Dżihadyści są w Europie. "Zagrożona zamachami jest właściwie cała Unia"

22.11 | Zdaniem zachodnich wywiadów wciąż istnieje ryzyko zamachów terrorystycznych w Europie
22.11 | Zdaniem zachodnich wywiadów wciąż istnieje ryzyko zamachów terrorystycznych w Europie
Joanna Stempień | TVN24 BiS
Ryzyko zamachów w Europie nadal wysokie (materiał "Faktów" z 22.11.2016)Joanna Stempień | TVN24 BiS

Europol ostrzegł, że tzw. Państwo Islamskie (IS) może przeprowadzić w Europie więcej ataków. Według agencji policyjnej Unii Europejskiej, IS ma już kilkudziesięciu bojowników na Starym Kontynencie, a wraz z niepowodzeniami organizacji w Iraku i Syrii może ich w Europie przybywać.

"Szacunki różnych służb wywiadowczych wskazują, że kilkudziesięciu ludzi kierowanych przez IS może obecnie przebywać w Europie i mają oni zdolność przeprowadzenia zamachów terrorystycznych" - napisano w opublikowanym w piątek raporcie.

W dokumencie omawiającym zagrożenie, które stwarzają dla Europy dżihadyści, Europol ocenił, że najbardziej prawdopodobnymi formami zamachów IS w państwach unijnych są ataki z użyciem broni palnej, samobójcze zamachy bombowe i ataki w pojedynkę z np. bronią białą. Według Europolu może dochodzić również do powszechnych w Syrii porwań i wybuchów samochodów pułapek.
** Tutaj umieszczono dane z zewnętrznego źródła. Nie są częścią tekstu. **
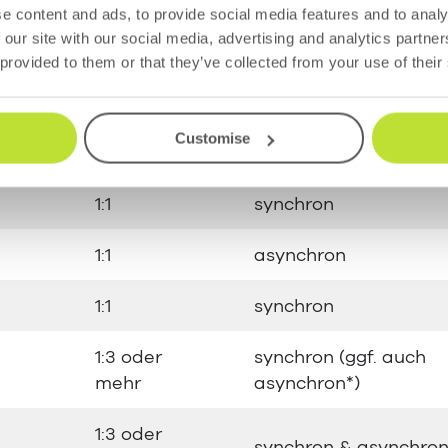
cht
e content and ads, to provide social media features and to analy
 our site with our social media, advertising and analytics partn
 provided to them or that they’ve collected from your use of their
Skalierbar
Kommunikationsmod
Customise
1:1
synchron
1:1
asynchron
1:1
synchron
1:3 oder
synchron (ggf. auch
mehr
asynchron*)
1:3 oder
synchron & asynchro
Dżiahdyści będą wracać do Europy

W raporcie napisano, że zagrożona zamachami jest właściwie cała Unia Europejska, ponieważ prawie wszystkie rządy wspierają dowodzoną przez USA antydżihadystyczną koalicję - stwierdza unijna agencja. Europol ostrzega, że IS może przenikać do społeczności syryjskich uchodźców w Europie, by wzbudzać wśród nich wrogość do nowych krajów pobytu. Zauważono również, że dżihadyści specjalizują się w rekrutowaniu zmarginalizowanej młodzieży, w tym wielu umysłowo chorych, i zachęcaniu ich do przeprowadzania ataków.

"Jeśli IS zostanie pokonane lub poważnie osłabione przez siły koalicji w Syrii czy Iraku, można spodziewać się coraz aktywniejszego powrotu zagranicznych bojowników i ich rodzin do UE lub do innych stref konfliktu" - napisano w oświadczeniu Europolu.

Zaznaczono również, iż prawdopodobne jest, że IS zacznie planować zamachy i wysyłać bojowników do Europy z Libii oraz że inne grupy terrorystyczne, w tym Al-Kaida i jej sojusznicy, również stanowią zagrożenie dla Starego Kontynentu.

"Zagrożenie wciąż jest wysokie"

Jak oświadczył dyrektor Europolu Rob Wainwright, państwa UE rozszerzyły współpracę w kwestiach bezpieczeństwa, dzięki czemu udało się zapobiec wielu zamachom.

- Jednak dzisiejszy raport pokazuje, że zagrożenie wciąż jest wysokie i zawiera wiele różnych elementów, które można rozwiązać jedynie dzięki jeszcze lepszej współpracy - powiedział.